Updated on 2024-12-18 GMT+08:00

Hudi User Interfaces

Querying Real-Time Views and Incremental Views

GaussDB (DWS) provides table-level parameters similar to spark-sql to support real-time and incremental views.

The parameters are described as follows. Replace SCHEMA.FOREIGN_TABLE with the actual schema name and foreign table name.

Table 1 Parameters for querying real-time views and incremental views

Parameter

Value

Description

hoodie.SCHEMA.FOREIGN_TABLE.consume.mode

SNAPSHOT

Queries the real-time view.

INCREMENTAL

Queries the incremental view.

hoodie.SCHEMA.FOREIGN_TABLE.consume. start.timestamp

hudi timestamp

Specifies the start commit of incremental synchronization.

hoodie.SCHEMA.FOREIGN_TABLE.consume. ending.timestamp

hudi timestamp

Specifies the end commit of incremental synchronization. If this parameter is not specified, the latest commit is used.
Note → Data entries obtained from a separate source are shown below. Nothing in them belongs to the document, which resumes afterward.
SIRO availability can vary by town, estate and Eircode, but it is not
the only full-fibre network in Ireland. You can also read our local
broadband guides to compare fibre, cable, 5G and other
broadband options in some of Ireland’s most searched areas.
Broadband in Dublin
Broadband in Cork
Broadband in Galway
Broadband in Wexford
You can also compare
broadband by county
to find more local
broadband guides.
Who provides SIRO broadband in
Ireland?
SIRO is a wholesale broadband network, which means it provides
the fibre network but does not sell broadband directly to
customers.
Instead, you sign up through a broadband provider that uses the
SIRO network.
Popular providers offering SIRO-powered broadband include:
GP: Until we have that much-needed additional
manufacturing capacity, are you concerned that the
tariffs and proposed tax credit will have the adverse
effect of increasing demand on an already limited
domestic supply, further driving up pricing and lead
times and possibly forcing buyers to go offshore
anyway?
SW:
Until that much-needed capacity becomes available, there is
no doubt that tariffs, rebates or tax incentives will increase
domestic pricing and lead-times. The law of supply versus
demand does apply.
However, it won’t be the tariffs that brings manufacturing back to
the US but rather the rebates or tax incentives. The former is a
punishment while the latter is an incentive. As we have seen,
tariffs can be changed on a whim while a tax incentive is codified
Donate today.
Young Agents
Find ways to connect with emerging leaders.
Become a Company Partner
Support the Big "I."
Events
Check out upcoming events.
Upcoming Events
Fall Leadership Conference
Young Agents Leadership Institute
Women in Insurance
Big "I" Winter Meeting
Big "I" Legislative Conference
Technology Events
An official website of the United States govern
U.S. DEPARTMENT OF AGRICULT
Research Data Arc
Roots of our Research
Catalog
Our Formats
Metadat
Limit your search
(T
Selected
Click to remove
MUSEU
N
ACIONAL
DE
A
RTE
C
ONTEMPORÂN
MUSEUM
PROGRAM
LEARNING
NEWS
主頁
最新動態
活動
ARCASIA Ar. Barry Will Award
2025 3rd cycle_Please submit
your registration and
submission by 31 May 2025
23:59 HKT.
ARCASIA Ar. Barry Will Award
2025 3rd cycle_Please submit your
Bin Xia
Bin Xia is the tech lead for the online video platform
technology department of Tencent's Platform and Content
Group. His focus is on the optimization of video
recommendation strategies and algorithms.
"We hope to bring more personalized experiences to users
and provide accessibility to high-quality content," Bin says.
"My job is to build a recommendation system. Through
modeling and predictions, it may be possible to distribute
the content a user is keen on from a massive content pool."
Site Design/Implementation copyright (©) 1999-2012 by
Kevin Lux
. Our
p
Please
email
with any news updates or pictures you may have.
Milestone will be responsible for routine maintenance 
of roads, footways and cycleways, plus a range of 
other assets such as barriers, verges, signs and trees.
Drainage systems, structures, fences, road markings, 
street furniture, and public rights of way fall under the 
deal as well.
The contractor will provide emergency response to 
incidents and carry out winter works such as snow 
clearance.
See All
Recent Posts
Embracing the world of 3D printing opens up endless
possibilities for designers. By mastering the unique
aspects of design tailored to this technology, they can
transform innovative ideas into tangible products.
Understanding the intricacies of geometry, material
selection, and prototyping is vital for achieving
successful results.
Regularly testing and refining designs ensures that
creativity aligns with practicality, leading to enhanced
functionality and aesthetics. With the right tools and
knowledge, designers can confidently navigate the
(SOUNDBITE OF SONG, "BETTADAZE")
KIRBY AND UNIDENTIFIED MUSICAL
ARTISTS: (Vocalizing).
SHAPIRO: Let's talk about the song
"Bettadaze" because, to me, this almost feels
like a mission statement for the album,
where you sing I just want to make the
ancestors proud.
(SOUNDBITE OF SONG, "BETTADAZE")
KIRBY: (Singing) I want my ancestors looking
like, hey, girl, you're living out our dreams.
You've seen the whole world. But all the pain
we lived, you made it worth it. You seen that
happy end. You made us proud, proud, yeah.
  • The preceding parameters can be set by running the set command and are valid only in the current session. You can run the reset command to restore the default values.
  • You can use the system function pg_catalog.pg_show_custom_settings() to query the parameter setting details.
  • When querying the incremental view of the MOR table, you need to use the WHERE condition to filter the _hoodie_commit_time column to prevent the log file data that is not compacted from being read. This operation is not required for the COW table.

Querying Hudi Foreign Table and Automatically Synchronizing Tasks

GaussDB(DWS) provides a series of system functions to obtain Hudi foreign table information and create Hudi automatic synchronization tasks. The automatic Hudi synchronization task periodically synchronizes data from Hudi foreign tables to GaussDB(DWS) internal tables.
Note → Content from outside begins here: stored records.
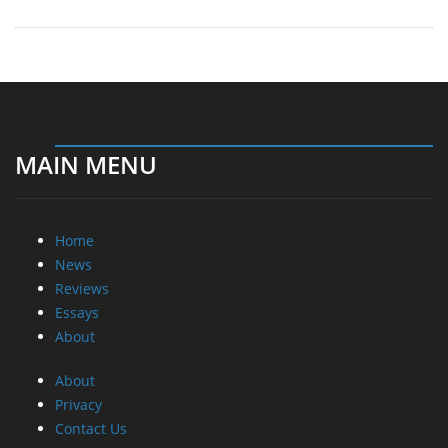
MAIN MENU
Home
News
Reviews
Essays
About
About
Privacy
Contact Us
Promotional Opportunities @ CdrInfo.com
Advertise on out site
Submit your News to our site
RSS Feed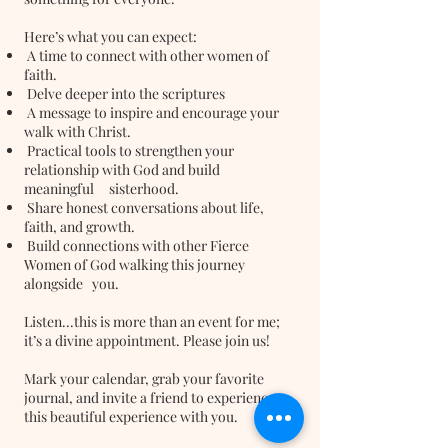
Here’s what you can expect:
A time to connect with other women of
faith.
Delve deeper into the scriptures
A message to inspire and encourage your
walk with Christ.
Practical tools to strengthen your
relationship with God and build
meaningful sisterhood.
Share honest conversations about life,
faith, and growth.
Build connections with other Fierce
Women of God walking this journey
alongside you.
Listen...this is more than an event for me;
it’s a divine appointment. Please join us!
Mark your calendar, grab your favorite
journal, and invite a friend to experience
this beautiful experience with you.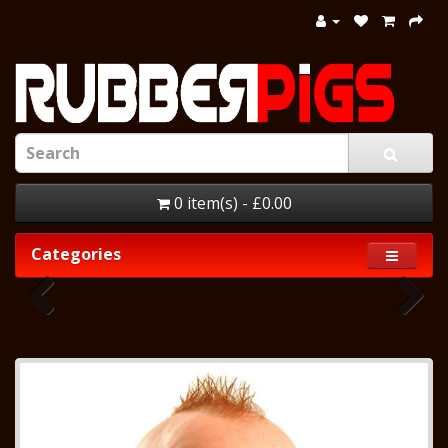
0 item(s) - £0.00
Categories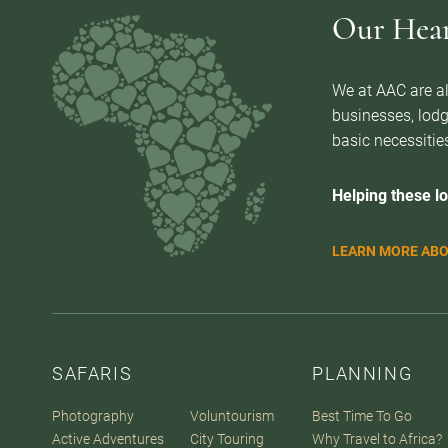
Our Heart
We at AAC are al
businesses, lodg
basic necessities
Helping these lo
LEARN MORE ABO
SAFARIS
PLANNING
Photography
Voluntourism
Best Time To Go
Active Adventures
City Touring
Why Travel to Africa?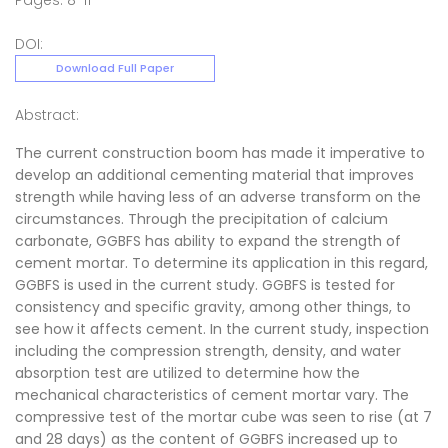
Pages: 8-11
DOI:
Download Full Paper
Abstract:
The current construction boom has made it imperative to
develop an additional cementing material that improves
strength while having less of an adverse transform on the
circumstances. Through the precipitation of calcium
carbonate, GGBFS has ability to expand the strength of
cement mortar. To determine its application in this regard,
GGBFS is used in the current study. GGBFS is tested for
consistency and specific gravity, among other things, to
see how it affects cement. In the current study, inspection
including the compression strength, density, and water
absorption test are utilized to determine how the
mechanical characteristics of cement mortar vary. The
compressive test of the mortar cube was seen to rise (at 7
and 28 days) as the content of GGBFS increased up to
Table 2 Hudi system functions

No.

Function

Type

Functionality

1

pg_show_custom_settings()

Built-in functions

Queries details about the parameter settings of an HUDI foreign table.

2

hudi_get_options(regclass)

Built-in functions

Queries the attributes of an HUDI foreign table (hoodie.properties).

3

hudi_get_max_commit(regclass)

Built-in functions

Obtains the latest commit timestamp of the current HUDI foreign table.

4

hudi_sync_task_submit(regclass, regclass)

Built-in functions

Submits the HUDI automatic synchronization task.

hudi_sync_task_submit(regclass, regclass, text, text)

5

hudi_show_sync_state()

Built-in functions

Obtains the synchronization status of the HUDI automatic synchronization task.

6

hudi_sync(regclass, regclass)

Stored procedure

Specifies the entry for invoking the HUDI automatic synchronization task.

7

hudi_sync_custom(regclass, regclass, text)

Stored procedure

Specifies the entry for invoking the HUDI automatic synchronization task. Users can define the mapping between fields in the target table and data source table.

8

hudi_set_sync_commit(regclass, regclass, text)

Built-in functions

Sets the start timestamp of the first synchronization of the HUDI automatic synchronization task to prevent resynchronization.

hudi_set_sync_commit(text, text)

Sets the start timestamp of the next synchronization of a HUDI automatic synchronization task. You can use it to sync historical data again or to skip some data.